Every night, I stumble into the same maze. After I drowse off into a deep sleep, I suddenly wake up, startled, searching for something on the tip of my monkey mind. Usually it’s something I had forgotten — a password, a luminous idea, a name.
I don’t want to follow up on those things on this ungodly hour. I really shouldn’t. I tell myself to let it go. Forget about it. But I have the willpower of an alcoholic who knows there is a bottle of whiskey in the pantry. Sooner than later, I give in.
As soon as I grab my smartphone, I turn into Alice, following the white rabbit into his hole until she tumbles down behind him. Except, I am not Alice, but her wacky aunt, the rabbit is a rat, and the hole a stinky sewer.

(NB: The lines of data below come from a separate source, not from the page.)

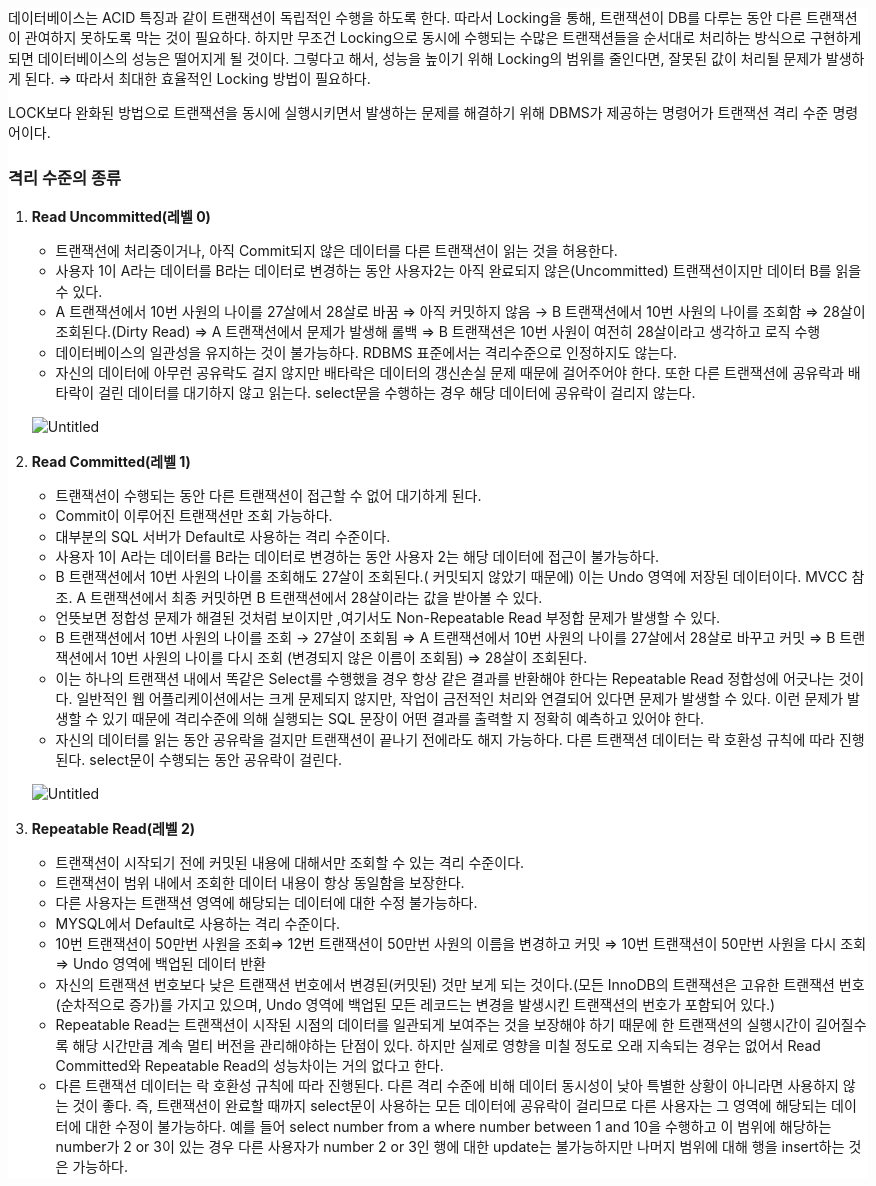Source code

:데이터베이스는 ACID 특징과 같이 트랜잭션이 독립적인 수행을 하도록 한다. 따라서 Locking을 통해, 트랜잭션이 DB를 다루는 동안 다른 트랜잭션이 관여하지 못하도록 막는 것이 필요하다. 하지만 무조건 Locking으로 동시에 수행되는 수많은 트랜잭션들을 순서대로 처리하는 방식으로 구현하게 되면 데이터베이스의 성능은 떨어지게 될 것이다. 그렇다고 해서, 성능을 높이기 위해 Locking의 범위를 줄인다면, 잘못된 값이 처리될 문제가 발생하게 된다. ⇒ 따라서 최대한 효율적인 Locking 방법이 필요하다.

LOCK보다 완화된 방법으로 트랜잭션을 동시에 실행시키면서 발생하는 문제를 해결하기 위해 DBMS가 제공하는 명령어가 트랜잭션 격리 수준 명령어이다. 

### 격리 수준의 종류

1. **Read Uncommitted(레벨 0)**
    - 트랜잭션에 처리중이거나, 아직 Commit되지 않은 데이터를 다른 트랜잭션이 읽는 것을 허용한다.
    - 사용자 1이 A라는 데이터를 B라는 데이터로 변경하는 동안 사용자2는 아직 완료되지 않은(Uncommitted) 트랜잭션이지만 데이터 B를 읽을 수 있다.
    - A 트랜잭션에서 10번 사원의 나이를 27살에서 28살로 바꿈 ⇒ 아직 커밋하지 않음 → B 트랜잭션에서 10번 사원의 나이를 조회함 ⇒ 28살이 조회된다.(Dirty Read) ⇒ A 트랜잭션에서 문제가 발생해 롤백 ⇒ B 트랜잭션은 10번 사원이 여전히 28살이라고 생각하고 로직 수행
    - 데이터베이스의 일관성을 유지하는 것이 불가능하다. RDBMS 표준에서는 격리수준으로 인정하지도 않는다.
    - 자신의 데이터에 아무런 공유락도 걸지 않지만 배타락은 데이터의 갱신손실 문제 때문에 걸어주어야 한다. 또한 다른 트랜잭션에 공유락과 배타락이 걸린 데이터를 대기하지 않고 읽는다. select문을 수행하는 경우 해당 데이터에 공유락이 걸리지 않는다.
    
    ![Untitled](%E1%84%83%E1%85%A6%E1%84%8B%E1%85%B5%E1%84%90%E1%85%A5%E1%84%87%E1%85%A6%E1%84%8B%E1%85%B5%E1%84%89%E1%85%B3%205c9bed499bde45f18028ae9fe02768e5/Untitled%2024.png)
    
2. **Read Committed(레벨 1)**
    - 트랜잭션이 수행되는 동안 다른 트랜잭션이 접근할 수 없어 대기하게 된다.
    - Commit이 이루어진 트랜잭션만 조회 가능하다.
    - 대부분의 SQL 서버가 Default로 사용하는 격리 수준이다.
    - 사용자 1이 A라는 데이터를 B라는 데이터로 변경하는 동안 사용자 2는 해당 데이터에 접근이 불가능하다.
    - B 트랜잭션에서 10번 사원의 나이를 조회해도 27살이 조회된다.( 커밋되지 않았기 때문에) 이는 Undo 영역에 저장된 데이터이다. MVCC 참조. A 트랜잭션에서 최종 커밋하면 B 트랜잭션에서 28살이라는 값을 받아볼 수 있다.
    - 언뜻보면 정합성 문제가 해결된 것처럼 보이지만 ,여기서도 Non-Repeatable Read 부정합 문제가 발생할 수 있다.
    - B 트랜잭션에서 10번 사원의 나이를 조회 → 27살이 조회됨 ⇒ A 트랜잭션에서 10번 사원의 나이를 27살에서 28살로 바꾸고 커밋 ⇒ B 트랜잭션에서 10번 사원의 나이를 다시 조회 (변경되지 않은 이름이 조회됨) ⇒ 28살이 조회된다.
    - 이는 하나의 트랜잭션 내에서 똑같은 Select를 수행했을 경우 항상 같은 결과를 반환해야 한다는 Repeatable Read 정합성에 어긋나는 것이다. 일반적인 웹 어플리케이션에서는 크게 문제되지 않지만, 작업이 금전적인 처리와 연결되어 있다면 문제가 발생할 수 있다. 이런 문제가 발생할 수 있기 때문에 격리수준에 의해 실행되는 SQL 문장이 어떤 결과를 출력할 지 정확히 예측하고 있어야 한다.
    - 자신의 데이터를 읽는 동안 공유락을 걸지만 트랜잭션이 끝나기 전에라도 해지 가능하다. 다른 트랜잭션 데이터는 락 호환성 규칙에 따라 진행된다. select문이 수행되는 동안 공유락이 걸린다.
    
    ![Untitled](%E1%84%83%E1%85%A6%E1%84%8B%E1%85%B5%E1%84%90%E1%85%A5%E1%84%87%E1%85%A6%E1%84%8B%E1%85%B5%E1%84%89%E1%85%B3%205c9bed499bde45f18028ae9fe02768e5/Untitled%2025.png)
    
3. **Repeatable Read(레벨 2)**
    - 트랜잭션이 시작되기 전에 커밋된 내용에 대해서만 조회할 수 있는 격리 수준이다.
    - 트랜잭션이 범위 내에서 조회한 데이터 내용이 항상 동일함을 보장한다.
    - 다른 사용자는 트랜잭션 영역에 해당되는 데이터에 대한 수정 불가능하다.
    - MYSQL에서 Default로 사용하는 격리 수준이다.
    - 10번 트랜잭션이 50만번 사원을 조회⇒ 12번 트랜잭션이 50만번 사원의 이름을 변경하고 커밋 ⇒ 10번 트랜잭션이 50만번 사원을 다시 조회 ⇒ Undo 영역에 백업된 데이터 반환
    - 자신의 트랜잭션 번호보다 낮은 트랜잭션 번호에서 변경된(커밋된) 것만 보게 되는 것이다.(모든 InnoDB의 트랜잭션은 고유한 트랜잭션 번호(순차적으로 증가)를 가지고 있으며, Undo 영역에 백업된 모든 레코드는 변경을 발생시킨 트랜잭션의 번호가 포함되어 있다.)
    - Repeatable Read는 트랜잭션이 시작된 시점의 데이터를 일관되게 보여주는 것을 보장해야 하기 때문에 한 트랜잭션의 실행시간이 길어질수록 해당 시간만큼 계속 멀티 버전을 관리해야하는 단점이 있다. 하지만 실제로 영향을 미칠 정도로 오래 지속되는 경우는 없어서 Read Committed와 Repeatable Read의 성능차이는 거의 없다고 한다.
    - 다른 트랜잭션 데이터는 락 호환성 규칙에 따라 진행된다. 다른 격리 수준에 비해 데이터 동시성이 낮아 특별한 상황이 아니라면 사용하지 않는 것이 좋다. 즉, 트랜잭션이 완료할 때까지 select문이 사용하는 모든 데이터에 공유락이 걸리므로 다른 사용자는 그 영역에 해당되는 데이터에 대한 수정이 불가능하다. 예를 들어 select number from a where number between 1 and 10을 수행하고 이 범위에 해당하는  number가 2 or 3이 있는 경우 다른 사용자가 number 2 or 3인 행에 대한 update는 불가능하지만 나머지 범위에 대해 행을 insert하는 것은 가능하다.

And while Alice finds herself in a long, low hall, with closed doors all along it, mine are wide open, inviting me to enter. I venture straight on a road paved with the contents of Pandora’s box.
Twitter offers a dizzying race for attention from a gazillion opinions. The rudeness is appalling. I find myself in a classroom filled with bullies. Who are these people who scare the hell out of me? Why are they so loud? I am tempted to offer my two cents, but don’t, fearing I will be trashed, although I don’t know by whom. Maybe not even by human beings, but cold bots.

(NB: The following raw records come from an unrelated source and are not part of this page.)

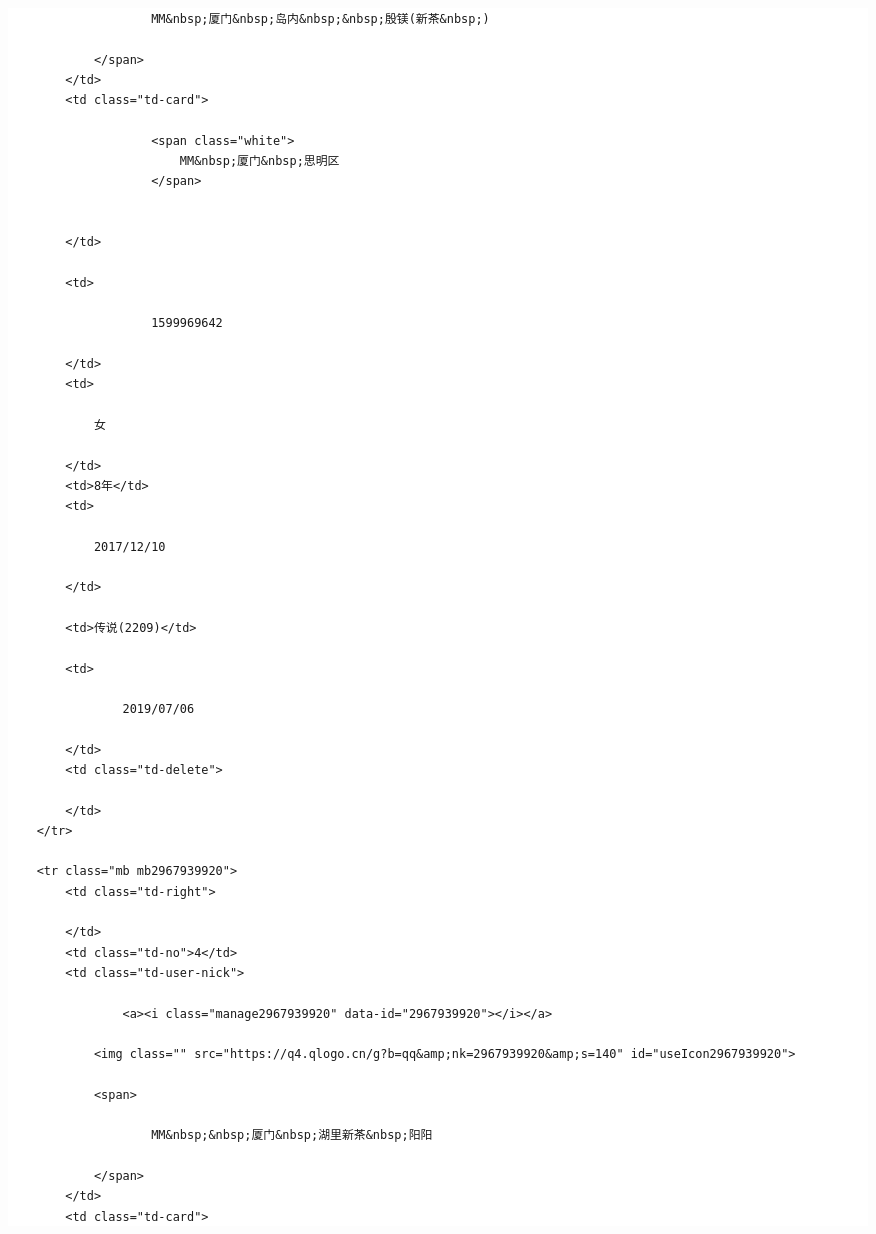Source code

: 						MM&nbsp;厦门&nbsp;岛内&nbsp;&nbsp;殷镁(新茶&nbsp;)
					
				</span>
			</td>
			<td class="td-card">
					
						<span class="white">
							MM&nbsp;厦门&nbsp;思明区
						</span>
					
				
			</td>
			
			<td>
								
						1599969642
					
			</td>
			<td>
				
				女
				
			</td>
			<td>8年</td>
			<td>
				
				2017/12/10
				
			</td>
			
			<td>传说(2209)</td>
			
			<td>
				
					2019/07/06
				
			</td>
			<td class="td-delete">
								
			</td>
		</tr>	
		
		<tr class="mb mb2967939920">
			<td class="td-right">
				
			</td>
			<td class="td-no">4</td>
			<td class="td-user-nick">
				
					<a><i class="manage2967939920" data-id="2967939920"></i></a>
				
				<img class="" src="https://q4.qlogo.cn/g?b=qq&amp;nk=2967939920&amp;s=140" id="useIcon2967939920">
								
				<span>
					
						MM&nbsp;&nbsp;厦门&nbsp;湖里新茶&nbsp;阳阳
					
				</span>
			</td>
			<td class="td-card">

Facebook seems a tad friendlier but confronts me with emotional stuff that is impossible to deal with in the middle of the night. While I am delighted to stumble upon an old friend from high school, I am saddened to learn she is not well. Oh no, this is terrible. But what can I do?
Next, I am shown images of people popping pimples as if they are delicacies. Help, I can’t unsee those images anymore. This site, to my bewilderment, is hugely popular.

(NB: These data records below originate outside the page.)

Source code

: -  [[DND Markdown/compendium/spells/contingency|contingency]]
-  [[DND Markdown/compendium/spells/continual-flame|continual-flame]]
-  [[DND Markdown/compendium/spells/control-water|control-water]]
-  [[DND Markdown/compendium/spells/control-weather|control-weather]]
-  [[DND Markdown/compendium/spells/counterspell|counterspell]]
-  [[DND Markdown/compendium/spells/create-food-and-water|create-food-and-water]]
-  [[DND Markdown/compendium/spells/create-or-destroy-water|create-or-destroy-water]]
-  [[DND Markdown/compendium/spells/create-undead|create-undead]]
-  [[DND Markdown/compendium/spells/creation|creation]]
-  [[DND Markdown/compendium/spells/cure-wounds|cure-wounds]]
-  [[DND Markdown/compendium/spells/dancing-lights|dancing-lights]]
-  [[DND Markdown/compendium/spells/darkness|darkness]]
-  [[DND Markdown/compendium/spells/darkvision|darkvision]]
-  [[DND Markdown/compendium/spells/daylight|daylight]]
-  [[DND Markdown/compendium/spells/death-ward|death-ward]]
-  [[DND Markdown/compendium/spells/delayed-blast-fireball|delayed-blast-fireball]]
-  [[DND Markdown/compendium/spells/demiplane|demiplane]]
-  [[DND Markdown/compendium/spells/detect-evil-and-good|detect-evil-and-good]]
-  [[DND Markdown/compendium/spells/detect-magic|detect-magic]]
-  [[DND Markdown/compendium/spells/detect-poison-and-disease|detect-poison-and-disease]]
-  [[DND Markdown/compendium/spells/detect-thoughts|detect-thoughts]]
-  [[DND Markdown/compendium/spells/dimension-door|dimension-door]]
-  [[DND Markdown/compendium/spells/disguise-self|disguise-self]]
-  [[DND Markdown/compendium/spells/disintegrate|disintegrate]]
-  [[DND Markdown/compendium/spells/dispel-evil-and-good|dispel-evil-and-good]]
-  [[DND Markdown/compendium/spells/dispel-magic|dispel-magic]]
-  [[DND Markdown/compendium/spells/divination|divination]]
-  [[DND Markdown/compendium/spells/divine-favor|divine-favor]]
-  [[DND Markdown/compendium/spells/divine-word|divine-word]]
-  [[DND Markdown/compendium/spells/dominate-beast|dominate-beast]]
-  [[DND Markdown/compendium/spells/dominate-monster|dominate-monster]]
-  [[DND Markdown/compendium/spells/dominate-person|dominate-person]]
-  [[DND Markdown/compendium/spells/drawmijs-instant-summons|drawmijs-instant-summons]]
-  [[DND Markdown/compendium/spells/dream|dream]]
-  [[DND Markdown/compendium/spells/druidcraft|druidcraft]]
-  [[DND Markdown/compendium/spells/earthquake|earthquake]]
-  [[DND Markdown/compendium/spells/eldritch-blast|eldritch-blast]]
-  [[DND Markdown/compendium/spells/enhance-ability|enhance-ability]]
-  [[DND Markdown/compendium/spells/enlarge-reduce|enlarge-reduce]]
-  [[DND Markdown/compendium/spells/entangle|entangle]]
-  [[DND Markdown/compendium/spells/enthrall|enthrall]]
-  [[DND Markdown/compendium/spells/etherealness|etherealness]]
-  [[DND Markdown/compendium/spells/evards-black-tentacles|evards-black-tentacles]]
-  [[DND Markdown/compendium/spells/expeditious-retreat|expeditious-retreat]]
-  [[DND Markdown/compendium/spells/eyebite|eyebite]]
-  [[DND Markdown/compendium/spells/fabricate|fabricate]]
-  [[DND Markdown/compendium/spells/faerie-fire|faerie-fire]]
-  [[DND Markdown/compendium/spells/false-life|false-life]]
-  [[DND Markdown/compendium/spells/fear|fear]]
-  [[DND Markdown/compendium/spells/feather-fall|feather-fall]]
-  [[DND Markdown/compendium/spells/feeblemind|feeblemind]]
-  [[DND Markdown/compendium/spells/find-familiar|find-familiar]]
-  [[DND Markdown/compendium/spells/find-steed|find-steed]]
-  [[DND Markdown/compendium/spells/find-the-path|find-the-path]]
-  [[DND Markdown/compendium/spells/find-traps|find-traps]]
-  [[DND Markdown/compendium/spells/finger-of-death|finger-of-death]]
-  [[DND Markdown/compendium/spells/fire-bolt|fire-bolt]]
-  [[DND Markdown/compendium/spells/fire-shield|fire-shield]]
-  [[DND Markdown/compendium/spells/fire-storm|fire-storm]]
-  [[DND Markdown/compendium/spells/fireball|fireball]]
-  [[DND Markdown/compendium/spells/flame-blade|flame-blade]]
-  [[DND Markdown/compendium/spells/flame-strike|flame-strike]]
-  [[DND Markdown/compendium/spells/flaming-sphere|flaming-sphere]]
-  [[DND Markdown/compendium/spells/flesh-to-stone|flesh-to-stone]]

To calm down, I visit a site where animals are saved. People go out of their way to rescue a drowning calf, a bird with a broken wing, an itchy dog that was never treated for a skin disease. I get caught up in every adventure, root for each animal, until I realize I already saw that sheep covered in 80 pounds of wool getting sheared.
Haircuts are on my mind suddenly. A girl with long dreadlocks visits a salon. I watch her transformation to the very end. Also that of the homeless man whose beard is shaven for the first time in ages. Apparently, I find this all irresistible at 3 a.m.
But, I need to go back to sleep. Asap. I have a full day of work. But… there still are some drops of whiskey at the bottom of the social media bottle.
There they are, all over my screen. Puppies. The wagging of their tiny tails, those cute noses. I love them all. But really, why am I here? I shoo them away.
Then, just when I am about to fall asleep, I realize I forgot to finish that thought that first woke me up. Whazzit? And that name … whozzit’s name?